Entries only on right
--------------------------
/name/nickname: Jenny
/groups/0: close-friends
/groups/1: gym
/favorite: true


Entries differing
--------------------------
/birthday: (1980-01-01, 1990-01-01)
/occupation: (Software engineer, null)
/name/first: (John, Jane)
/phones/0/number: (000000000, 111111111)
/phones/0/type: (home, mobile)


Entries in common
--------------------------
/name/last: Doe

This comparison method doesn’t take into account the order of the properties of objects, but it does take into account the order of the elements in arrays. Quoting the RFC 8259, the document that defines the JSON format (highlights are mine):

An object is an unordered collection of zero or more name/value pairs, where a name is a string and a value is a string, number, boolean, null, object, or array.

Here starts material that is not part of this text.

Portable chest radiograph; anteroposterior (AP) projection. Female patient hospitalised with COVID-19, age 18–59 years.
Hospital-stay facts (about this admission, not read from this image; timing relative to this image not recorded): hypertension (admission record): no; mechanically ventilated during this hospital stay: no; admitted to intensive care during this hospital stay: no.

An array is an ordered sequence of zero or more values.


I recently put together another post describing how to compare JSON documents using JSON-P. It’s worth reading!

The approach described in the other post focus in producing a JSON document that represents the differences between the two documents that have been compared. And the great thing about this is that the diff document can then be merged with the first JSON document that has been compared, yielding the second JSON document that has been compared.